Abstract The development of magnesium-based intraocular drug delivery devices holds significant promise for biomedical applications, particularly in treating wet age-related macular degeneration (AMD) using vascular endothelial growth factor (VEGF) inhibitors such as bevacizumab. Magnesium's rapid degradation, which can be finely tuned to achieve the controlled release required for AMD treatment, along with its well-established biocompatibility and biodegradable properties, positioning it as an ideal material for these applications.
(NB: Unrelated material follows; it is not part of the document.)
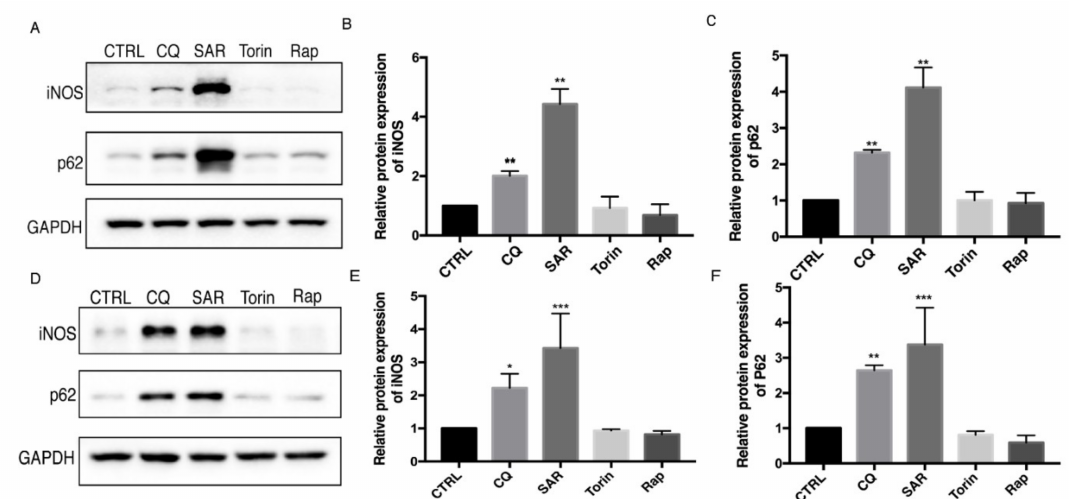
Figure 1. Autophagy inhibition lead to iNOS and p62 accumulation in Raw 264.7 and bone marrow-derived macrophages (BMDM). ( A , D ) Raw 264.7 cells ( A – C ) and BMDMs ( E – F ) were incubated with CQ (30 µ M), SAR (1 µ M), Torin (1 µ M), Rap (1 µ M) for 24h. iNOS, p62 levels were detected by western blotting. CTRL is blank control group with DMSO treatment. ( B , E ) Western blot analysis of iNOS in Raw 264.7 cells and BMDM cells under basal condition. ( C , F ) Western blot analysis of p62 in Raw 264.7 cells and BMDM cells under basal condition. ( B – F ) Values were analyzed from three individual experiments by GraphPad Prism, each experiment conducted three times. * p < 0.05,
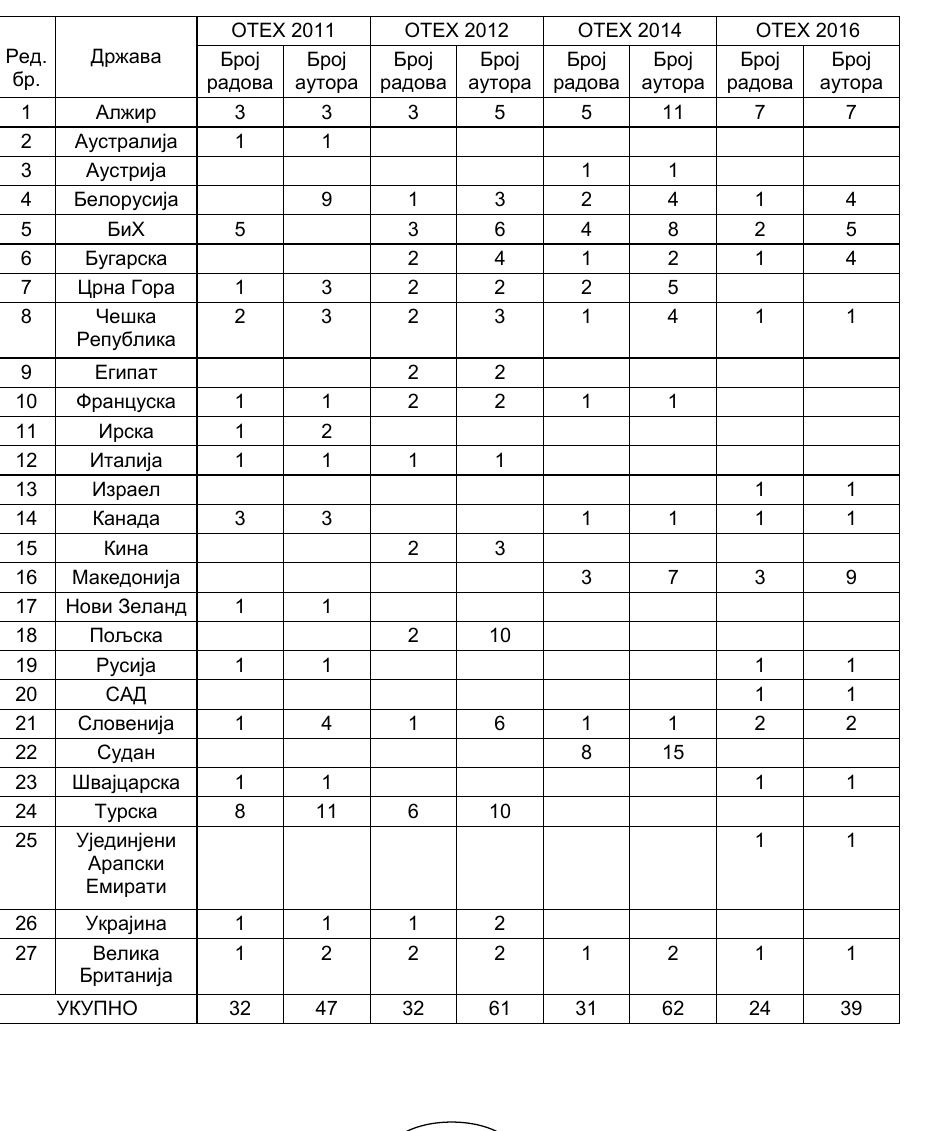
Table 3 – Overview of the number of papers and authors (with coauthors) by the foreign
The study aimed to evaluate magnesium's potential as a carrier for ocular drug delivery systems by demontrating the stability of monoclonal antibodies, specifically bevacizumab, in the presence of magnesium corrosion products and the biocompatibility of these products with various cell lines, including murine fibroblasts (3T3), rat retinal Müller cells (RMC-1), and human retinal pigment epithelial cells (ARPE19). The stability of bevacizumab with pure magnesium (Mg) was investigated through an indirect ELISA protocol, developed and customized for this specific aim. The biocompatibility of Mg corrosion products was assessed by toxicological evaluations through MTT and Trypan Blue Viability assays, along with cell cycle analysis. Results demonstrated no significant impact of Mg corrosion products on bevacizumab stability, with changes in mean values consistently below or equal to 10%. Furthermore, Mg extracts showed minimal cytotoxicity, as metabolic activity exceeded 80% across all cell lines, classified as Grade 0/1 cytotoxicity under ISO 10993–5 standards. Cell viability, proliferation, and morphology remained unaffected for up to 72 hours of exposure. This study provides the first in vitro evaluation of bevacizumab's stability in the presence of magnesium corrosion products and its biocompatibility with retinal cell lines, laying the foundation for future ophthalmic research and underscoring magnesium's potential as a material for intraocular drug delivery systems.